Question: Now and again I get totally fed up with trying to make any spiritual progress. As I don't seem to be getting anywhere in any case, I lose all my energy for practice for quite a while. Then I see how miserable I am becoming and have to start doing something again to get me out of the dumps. But when I read in one yoga text that you must ‘strive for perfection with diligent practice’ and then elsewhere some top-notch guru says ‘the only way is natural and spontaneous’, without any effort’, I get flummoxed and exasperated. My mind is continually swayed between doing and not doing. How to resolve the paradox?
Answer: At times of great frustration in our endeavours towards the Light, I think we all ask ourselves, “What am I doing this for? What’s the use? Why should I bother to make any effort on the path of Self-realisation?” We find all the handed down teachings enjoin us to practice austerities and spiritual exercises (known as sadhana in Sanskrit yoga terminology) of one kind or another and yet we are also told by Enlightened Ones that the true and perfect way to understand reality is effortless.
How do we reconcile these seemingly disparate instructions?
In the words of one of the greatest sages of our time, Bhagavan Sri Ramana Maharshi:
“Effortless and choiceless awareness is our real nature. If we can attain that state and abide in it, that is all right. But one cannot reach it without effort. If you do not realise your essential nature, your sight remains obstructed. What is the obstruction? Find it out and remove it. One’s efforts are meant only for the removal of obstructions which hide the true vision. The real nature remains the same. [When] once it is realised it is permanent... A practiser gains peace and is happy. That peace is the result of his efforts. But the real state is effortless. The effortless (superconscious state) is the true one and the perfect state. It is permanent.

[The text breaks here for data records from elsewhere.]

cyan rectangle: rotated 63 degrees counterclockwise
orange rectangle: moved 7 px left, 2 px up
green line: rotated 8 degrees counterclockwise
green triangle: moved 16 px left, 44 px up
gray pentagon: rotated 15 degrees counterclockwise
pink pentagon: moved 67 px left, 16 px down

When the efforts are spasmodic... so also are their results. 2
No doubt effortlessness is something we all crave for in our sadhana; perhaps from the intuitive knowledge that in reality we do not have to do anything: we only have to consciously be. But we have forgotten how. So we try out various methods to remind ourselves. It takes intensive effort merely to stay at home and conscientiously sticking to your meditation or yoga practice at specific times, day after day, when your friends are all out enjoying themselves, or inviting you to join them—especially if you feel you are getting nowhere with it all.
In my early days of practice, after a year or two of such self-imposed austerities, I can recall my own sense of glee when I came into contact with the school of thought whose motto was:
Don’t push the river - it flows by itself!
What an excitement surged in me at the words! It was almost a revelation in itself. It is so obvious! Am I not forcing the issue with all these austerities and practices? Why shouldn’t I just flow with it—like everything else in nature? The river has no need to push itself, it simply flows with its own momentum, seeking its level. If inner harmony and bliss is my true nature, then why am I making all this effort to become what I already am?
Maybe I am ignoring the flow of nature, I reasoned, if someone wants me to see a film with them and I refuse to go? Is that not in effect the natural process of the Guruverse at work in bringing me the invitation? So it was with such justifications that I decided with great relief to give in and abandon my sadhana.

However, I found that ‘just flowing’ was sooner idealised than done. If only one could just let go and relax enough to simply flow with the world, then that would indeed be the perfect way to realise the ‘essential nature’ of oneself. But for most of us, unhappily it does not seem to work that way. Have you ever tried to just flow?
In the first flush of freedom it may be wonderful—but how long can you hold it? One very quickly floats out of the conceptualised dream of ‘flowingness’ and gets sucked into the endless stream of conflicting thoughts instead. Such things as apprehension, worry, fear, love, lust, uptightness, and so on, soon begin clamouring like flotsam on the surface of the mind. We find ourselves getting whirled around in eddies of the social current and caught up in all kinds of unnecessary diversions destructive to one’s peace of mind, without even realising where the change began. Very soon the mind is back to its habitually disorganised and chaotic condition.
It was at such a point I realised that I could carry on with this kind of ‘free-flowing’ until Doomsday and still not be any the better for it. This, I thought, was the state of mind of the average cabbage. But having become disillusioned with both my sadhana and with free-flowing I was totally without direction and succumbed to that dire affliction of spiritual aspirants—the ‘dark night of the soul’. This is a condition in which life becomes utterly meaningless and loses all its savour. Whenever soul sickness came upon me I always turned to nature for solace.